Обычное твое интеллектуальное высокомерие, – написал ему на днях Витас из своего Евросоюза. Такой тирадой в аське разразился; ох. Кто тебе вообще сказал, что ты лучше; умнее; что у тебя есть нечто, чего нет у нее или у меня? Но ведь ты сам в этом настолько непреложно уверен, что и других умеешь убедить. Хорошо твоей Янке; она все же натура простая, сидит небось сейчас с подружками за десертом и косточки тебе, идиоту, вяло перемывает. А вот меня, например, ты этим чуть не поломал; в свою очередь. Этой своей вечной позой немого превосходства, будто тайну какую-то знаешь, а сказать не можешь: не поймут дураки потому что. А всего-то ты сноб дешевый, Даня.
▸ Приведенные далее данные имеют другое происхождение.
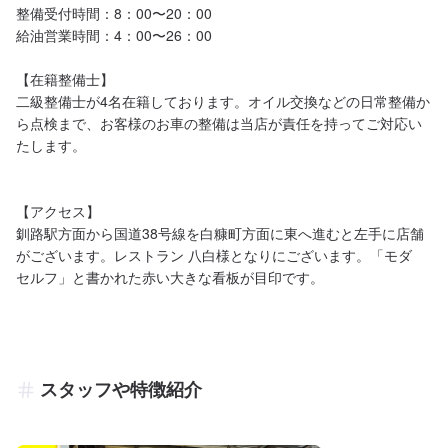
整備受付時間：8：00〜20：00

給油営業時間：4：00〜26：00

【在籍整備士】

二級整備士が4名在籍しております。オイル交換などの日常整備か
ら点検まで、お客様のお車の整備は当店が責任を持ってご対応い
たします。

【アクセス】

釧路駅方面から国道38号線を白糠町方面に東へ進むと左手に店舗
がございます。レストラン 八白様となりにございます。「モダ　
セルフ」と書かれた赤い大きな看板が目印です。
スタッフや特徴紹介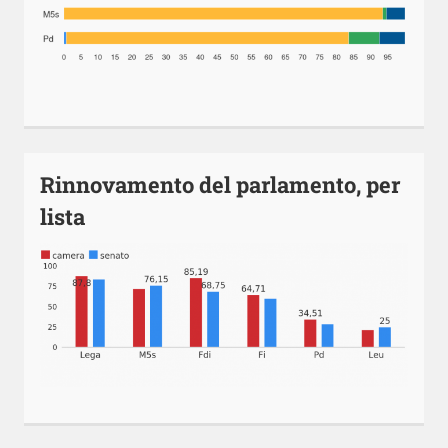
Rinnovamento del parlamento, per
lista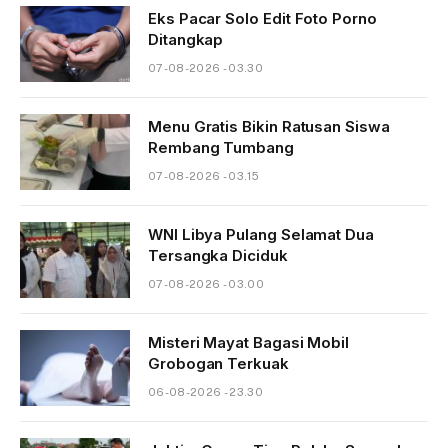
Eks Pacar Solo Edit Foto Porno
Ditangkap
07-08-2026 - 03.30
Menu Gratis Bikin Ratusan Siswa
Rembang Tumbang
07-08-2026 - 03.15
WNI Libya Pulang Selamat Dua
Tersangka Diciduk
07-08-2026 - 03.00
Misteri Mayat Bagasi Mobil
Grobogan Terkuak
06-08-2026 - 23.30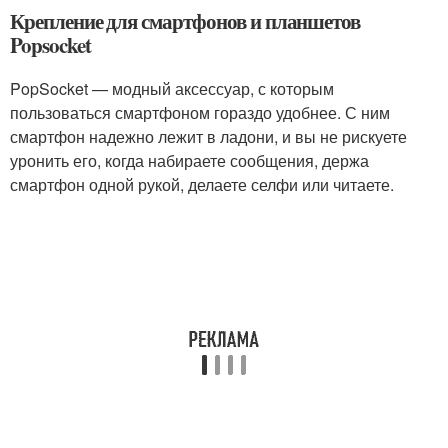
Крепление для смартфонов и планшетов
Popsocket
PopSocket — модный аксессуар, с которым
пользоваться смартфоном гораздо удобнее. С ним
смартфон надежно лежит в ладони, и вы не рискуете
уронить его, когда набираете сообщения, держа
смартфон одной рукой, делаете селфи или читаете.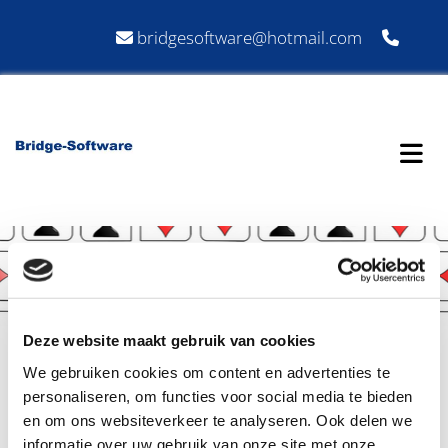
bridgesoftware@hotmail.com


Deze website maakt gebruik van cookies
We gebruiken cookies om content en advertenties te
personaliseren, om functies voor social media te bieden
Our Privacy Policy
en om ons websiteverkeer te analyseren. Ook delen we
informatie over uw gebruik van onze site met onze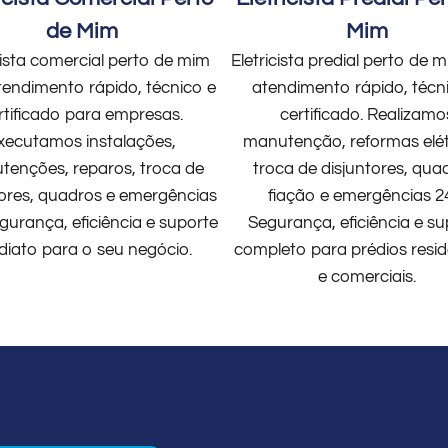
de Mim
Mim
cista comercial perto de mim
Eletricista predial perto de
endimento rápido, técnico e
atendimento rápido, técn
rtificado para empresas.
certificado. Realizamo
xecutamos instalações,
manutenção, reformas elét
enções, reparos, troca de
troca de disjuntores, qua
tores, quadros e emergências
fiação e emergências 2
gurança, eficiência e suporte
Segurança, eficiência e su
diato para o seu negócio.
completo para prédios resid
e comerciais.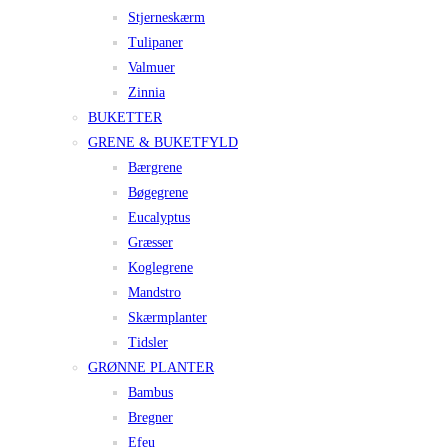
Stjerneskærm
Tulipaner
Valmuer
Zinnia
BUKETTER
GRENE & BUKETFYLD
Bærgrene
Bøgegrene
Eucalyptus
Græsser
Koglegrene
Mandstro
Skærmplanter
Tidsler
GRØNNE PLANTER
Bambus
Bregner
Efeu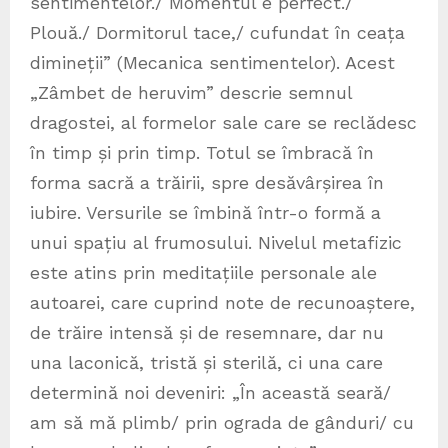
sentimentelor./ Momentul e perfect./
Plouă./ Dormitorul tace,/ cufundat în ceața
dimineții” (Mecanica sentimentelor). Acest
„Zâmbet de heruvim” descrie semnul
dragostei, al formelor sale care se reclădesc
în timp și prin timp. Totul se îmbracă în
forma sacră a trăirii, spre desăvârșirea în
iubire. Versurile se îmbină într-o formă a
unui spațiu al frumosului. Nivelul metafizic
este atins prin meditațiile personale ale
autoarei, care cuprind note de recunoaștere,
de trăire intensă și de resemnare, dar nu
una laconică, tristă și sterilă, ci una care
determină noi deveniri: „În această seară/
am să mă plimb/ prin ograda de gânduri/ cu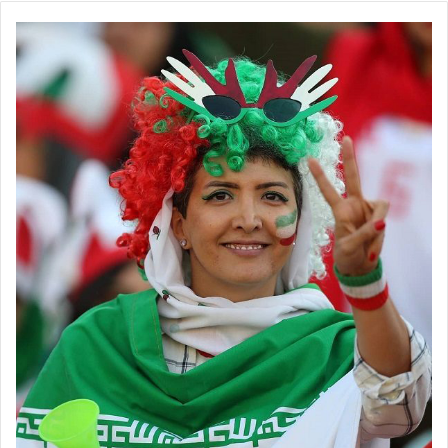
◾️
با فوتبالز همراه شوید
◾️فوتبالز را در اینستاگرام دنبال کنید
footballs.women@
◾️
برچسب ها
تیم ملی فوتبال
فدراسیون فوتبال
فوتبال بانوان
فوتبال زنان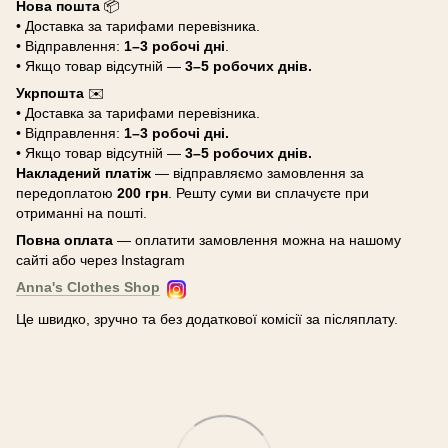
Нова пошта
📦
• Доставка за тарифами перевізника.
• Відправлення:
1–3 робочі дні
.
• Якщо товар відсутній —
3–5 робочих днів.
Укрпошта
✉️
• Доставка за тарифами перевізника.
• Відправлення:
1–3 робочі дні.
• Якщо товар відсутній —
3–5 робочих днів.
Накладений платіж
— відправляємо замовлення за
передоплатою
200 грн
. Решту суми ви сплачуєте при
отриманні на пошті.
Повна оплата
— оплатити замовлення можна на нашому
сайті або через Instagram
Anna's Clothes Shop
Це швидко, зручно та без додаткової комісії за післяплату.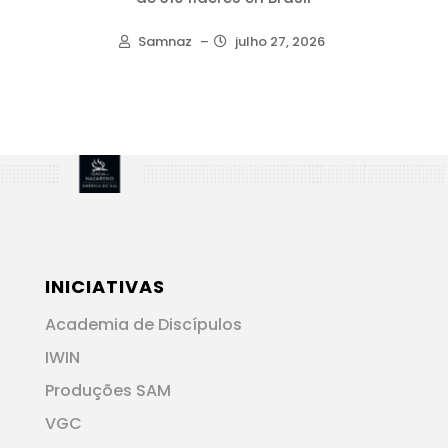
Samnaz
–
julho 27, 2026
INICIATIVAS
Academia de Discípulos
IWIN
Produções SAM
VGC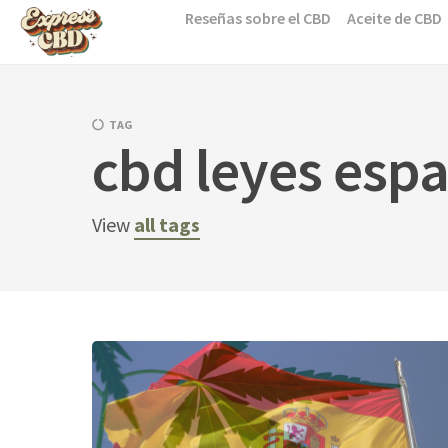
Skip
Reseñas sobre el CBD
Aceite de CBD
to
content
TAG
cbd leyes esp
View
all tags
Небо волновалось перед закатом, сизо-синие облака мягко вспыхивали персиковым исподом, нежились на излете апреля. Между ними лучилась гордая безвоздушная лазурь, и высокие ингерманландские сосны, как лапки крошечных насекомых, затлевали на солнечной свечке, что ухала, чуть не шипя, в залив. Как бы ни было, что-то в пейзаже властно противилось страху и безысходности, словно признавая их – целиком, до дна, но с какой-то веселой неумолимостью, как целое признает часть – и не по соображениям подобия даже, но по признаку непреложного свойства, сродства, как дерево признает жучка, что живет внутри и точит его корни, и когда-нибудь непременно убьет, но существование которого не отрицает ни коры, ни листьев, ни семян, ни сердцевины.
– Аленька, познакомься с Оленькой, – Артур выскочил на крыльцо, насвистывая что-то бравурное. При виде меланхоличной Альки интонация изменилась, и он заголосил неожиданно тоненько: Все подружки по па-арам… Разбрелися, ой, разбрелися… Только я в этот ве-ечер засиделась одна.
– По селу разбрелися, – поправила его Оленька.
– По селу. Разбрелись по селу, – легко согласился Артур. – Как вам будет угодно – по селу так по селу, по деревне, райцентру, поселку городского типа, по нашему микрорайону.
Оля смеялась. Артур чувствовал себя в своей тарелке и радостно вертелся юлой.
– Эх, яблочко, да куды ка-атишься… – пропел он и расхлябанной походкой направился через улицу. – Простите, девочки, я должен подготовить кабальерос к вашему визиту. Сегодня в клубе будут та-анцы… Шманцы.